8vo. Card covers printed with a woodcut design in red featuring a tiger surrounded by palm trees, flowers and pineapples; pp. [iv], 5-55, [1]; wrappers browned, with chips to spine ends and lower corner of upper cover; creased along edges and spine; water tide mark to lower cover; rust mark to ffep affecting the upper corner of the first few pages; a very good copy, regardless, of a scarce work.

First edition, sole impression of a purported print run of just 300 copies, with a cover artwork by Dora Carrington, a painter and illustrator who was closely associated with the Bloomsbury group and a close friend of Lytton Strachey.

Published in April 1921 and handprinted by Leonard and Virginia Woolf, Stories of the East was one of six books published by Hogarth in 1925, and ultimately its most successful. Leonard’s stories outsold all but Gorky’s second book, The Notebooks of Tchekhov and Virginia’s Monday or Tuesday, and in the scale of press operations it was perhaps its most successful venture.

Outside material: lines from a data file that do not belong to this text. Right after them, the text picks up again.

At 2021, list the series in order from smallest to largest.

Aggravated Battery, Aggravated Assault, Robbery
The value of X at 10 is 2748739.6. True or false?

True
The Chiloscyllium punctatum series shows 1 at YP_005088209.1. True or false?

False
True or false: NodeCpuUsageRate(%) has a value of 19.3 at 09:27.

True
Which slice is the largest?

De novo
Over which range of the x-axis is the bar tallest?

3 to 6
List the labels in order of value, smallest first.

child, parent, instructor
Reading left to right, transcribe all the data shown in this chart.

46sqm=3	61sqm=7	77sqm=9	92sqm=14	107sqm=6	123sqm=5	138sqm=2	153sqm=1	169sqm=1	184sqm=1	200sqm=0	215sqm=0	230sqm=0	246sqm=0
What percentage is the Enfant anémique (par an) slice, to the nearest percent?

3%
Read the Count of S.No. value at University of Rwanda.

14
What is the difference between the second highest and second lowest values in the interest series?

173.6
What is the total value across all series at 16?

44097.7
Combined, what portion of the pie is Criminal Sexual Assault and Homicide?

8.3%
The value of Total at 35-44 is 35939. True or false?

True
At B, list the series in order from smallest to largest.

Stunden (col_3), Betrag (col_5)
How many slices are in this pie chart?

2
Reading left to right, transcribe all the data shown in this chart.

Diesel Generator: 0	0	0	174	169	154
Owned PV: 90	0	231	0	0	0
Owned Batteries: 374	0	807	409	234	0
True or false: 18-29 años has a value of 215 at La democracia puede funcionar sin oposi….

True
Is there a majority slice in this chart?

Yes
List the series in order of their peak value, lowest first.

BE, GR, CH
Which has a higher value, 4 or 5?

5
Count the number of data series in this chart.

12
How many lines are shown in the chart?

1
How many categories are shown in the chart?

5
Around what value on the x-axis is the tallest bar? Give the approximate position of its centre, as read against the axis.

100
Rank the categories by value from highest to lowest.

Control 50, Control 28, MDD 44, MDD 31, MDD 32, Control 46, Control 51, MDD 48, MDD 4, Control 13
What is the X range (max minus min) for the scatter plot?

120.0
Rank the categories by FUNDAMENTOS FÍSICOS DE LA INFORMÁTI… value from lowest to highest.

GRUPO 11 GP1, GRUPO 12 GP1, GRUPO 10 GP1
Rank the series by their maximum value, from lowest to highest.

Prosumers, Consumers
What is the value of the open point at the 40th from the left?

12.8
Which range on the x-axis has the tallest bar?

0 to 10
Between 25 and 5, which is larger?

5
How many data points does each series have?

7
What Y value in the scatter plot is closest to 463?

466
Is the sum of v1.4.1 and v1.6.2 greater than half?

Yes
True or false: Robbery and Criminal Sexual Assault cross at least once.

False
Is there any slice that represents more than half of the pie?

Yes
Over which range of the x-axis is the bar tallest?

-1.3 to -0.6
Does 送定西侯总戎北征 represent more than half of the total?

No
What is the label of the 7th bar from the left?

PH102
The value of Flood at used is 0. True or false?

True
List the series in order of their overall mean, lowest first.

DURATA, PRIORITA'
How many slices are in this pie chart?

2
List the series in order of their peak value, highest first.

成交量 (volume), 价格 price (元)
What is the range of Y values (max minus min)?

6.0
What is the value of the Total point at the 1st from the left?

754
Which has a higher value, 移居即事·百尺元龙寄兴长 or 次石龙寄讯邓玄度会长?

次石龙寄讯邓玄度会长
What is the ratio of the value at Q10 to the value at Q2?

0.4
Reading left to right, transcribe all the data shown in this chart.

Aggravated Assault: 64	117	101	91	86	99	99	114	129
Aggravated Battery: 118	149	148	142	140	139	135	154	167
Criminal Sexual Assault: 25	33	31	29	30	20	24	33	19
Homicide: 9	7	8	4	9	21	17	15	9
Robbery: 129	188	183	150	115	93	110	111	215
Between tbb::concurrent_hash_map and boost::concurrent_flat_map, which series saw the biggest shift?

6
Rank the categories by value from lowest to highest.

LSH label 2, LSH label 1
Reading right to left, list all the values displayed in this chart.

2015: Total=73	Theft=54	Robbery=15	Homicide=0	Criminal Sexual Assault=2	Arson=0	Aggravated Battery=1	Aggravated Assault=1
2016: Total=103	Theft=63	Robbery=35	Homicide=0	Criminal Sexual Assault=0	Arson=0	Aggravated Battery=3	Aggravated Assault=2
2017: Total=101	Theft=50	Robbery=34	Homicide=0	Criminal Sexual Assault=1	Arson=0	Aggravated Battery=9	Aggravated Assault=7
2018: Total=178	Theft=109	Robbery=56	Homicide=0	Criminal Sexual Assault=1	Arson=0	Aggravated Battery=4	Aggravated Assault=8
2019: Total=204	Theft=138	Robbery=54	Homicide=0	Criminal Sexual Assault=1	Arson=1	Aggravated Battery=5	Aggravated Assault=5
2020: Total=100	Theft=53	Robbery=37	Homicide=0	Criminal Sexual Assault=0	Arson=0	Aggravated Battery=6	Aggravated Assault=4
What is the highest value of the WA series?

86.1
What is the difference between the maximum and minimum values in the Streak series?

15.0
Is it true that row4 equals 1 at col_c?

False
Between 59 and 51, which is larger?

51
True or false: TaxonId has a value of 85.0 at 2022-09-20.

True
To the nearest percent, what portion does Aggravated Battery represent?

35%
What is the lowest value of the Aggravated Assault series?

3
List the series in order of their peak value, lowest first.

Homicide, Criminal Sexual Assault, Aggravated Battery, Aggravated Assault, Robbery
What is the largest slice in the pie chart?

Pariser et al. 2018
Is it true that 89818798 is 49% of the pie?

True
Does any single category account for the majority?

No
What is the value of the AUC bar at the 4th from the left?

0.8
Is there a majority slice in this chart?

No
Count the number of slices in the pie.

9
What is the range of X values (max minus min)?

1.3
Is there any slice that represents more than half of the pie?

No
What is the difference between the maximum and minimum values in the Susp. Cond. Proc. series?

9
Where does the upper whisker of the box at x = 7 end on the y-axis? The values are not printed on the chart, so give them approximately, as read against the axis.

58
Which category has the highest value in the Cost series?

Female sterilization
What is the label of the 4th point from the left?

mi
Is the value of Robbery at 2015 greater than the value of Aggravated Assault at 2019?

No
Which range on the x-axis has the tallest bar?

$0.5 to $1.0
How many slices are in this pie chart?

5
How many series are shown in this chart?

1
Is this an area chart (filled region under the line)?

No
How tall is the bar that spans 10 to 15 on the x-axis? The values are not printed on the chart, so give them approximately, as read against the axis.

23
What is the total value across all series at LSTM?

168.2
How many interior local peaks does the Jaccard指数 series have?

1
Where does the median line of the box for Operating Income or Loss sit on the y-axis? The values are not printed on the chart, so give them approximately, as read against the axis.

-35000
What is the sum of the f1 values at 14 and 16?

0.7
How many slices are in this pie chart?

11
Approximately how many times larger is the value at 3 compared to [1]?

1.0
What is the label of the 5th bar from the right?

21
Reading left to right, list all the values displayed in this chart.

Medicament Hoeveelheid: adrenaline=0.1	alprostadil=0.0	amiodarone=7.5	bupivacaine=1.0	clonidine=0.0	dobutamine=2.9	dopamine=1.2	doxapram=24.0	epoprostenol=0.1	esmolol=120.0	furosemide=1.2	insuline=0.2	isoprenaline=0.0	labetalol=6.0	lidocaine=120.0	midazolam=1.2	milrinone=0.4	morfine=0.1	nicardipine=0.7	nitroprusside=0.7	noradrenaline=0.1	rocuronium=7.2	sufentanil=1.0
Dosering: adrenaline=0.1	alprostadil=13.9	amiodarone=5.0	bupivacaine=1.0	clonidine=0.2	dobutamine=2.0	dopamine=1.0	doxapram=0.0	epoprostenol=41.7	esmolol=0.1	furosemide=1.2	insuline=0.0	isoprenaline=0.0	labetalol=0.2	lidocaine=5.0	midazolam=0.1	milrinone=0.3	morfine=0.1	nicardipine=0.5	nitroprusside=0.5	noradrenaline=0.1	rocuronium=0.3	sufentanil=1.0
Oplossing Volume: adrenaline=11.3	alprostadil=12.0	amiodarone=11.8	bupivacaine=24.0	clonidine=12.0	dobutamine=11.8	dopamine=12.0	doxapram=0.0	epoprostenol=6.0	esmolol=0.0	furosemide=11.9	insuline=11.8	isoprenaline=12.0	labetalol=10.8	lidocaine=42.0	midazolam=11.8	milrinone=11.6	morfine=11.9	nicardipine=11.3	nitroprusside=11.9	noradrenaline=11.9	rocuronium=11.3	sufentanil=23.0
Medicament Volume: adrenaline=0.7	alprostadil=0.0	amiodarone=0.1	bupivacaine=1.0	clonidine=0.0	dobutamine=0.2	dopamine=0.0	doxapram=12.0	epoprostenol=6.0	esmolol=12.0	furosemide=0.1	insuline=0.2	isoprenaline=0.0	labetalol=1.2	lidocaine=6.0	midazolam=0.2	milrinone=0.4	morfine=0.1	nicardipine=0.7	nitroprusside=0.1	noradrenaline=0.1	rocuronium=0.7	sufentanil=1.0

In March 1915, Leonard and Virginia Woolf had moved to Hogarth House, Richmond, and were experiencing a particularly turbulent time in their lives. Virginia's first novel, The Voyage Out was published that same year, and in an attempt to find an activity to occupy themselves with, Leonard suggested they purchase a book press. Along with some old typeface and some necessary implements and materials, they set about the task with enthusiasm, and their first work, a collection of two short stories by Virginia, was printed in July 1917. All in all, sixteen of the thirty-two books which were published during the years that the press was in Richmond (1917 to 1924) were printed by the Woolfs’ own hand.

A collection of three short stories, 'Pearls and Swine’, ‘A Tale Told by Midnight’, and ‘The Two Brahmans’, each story painting a picture of Leonard Woolf's fear and mistrust of colonialism, as well as the uncomfortable moral ground occupied by the servants of the British Government in Ceylon prior to the Great War.

Rare, with just a handful of copies appearing at auction within the last fifty years.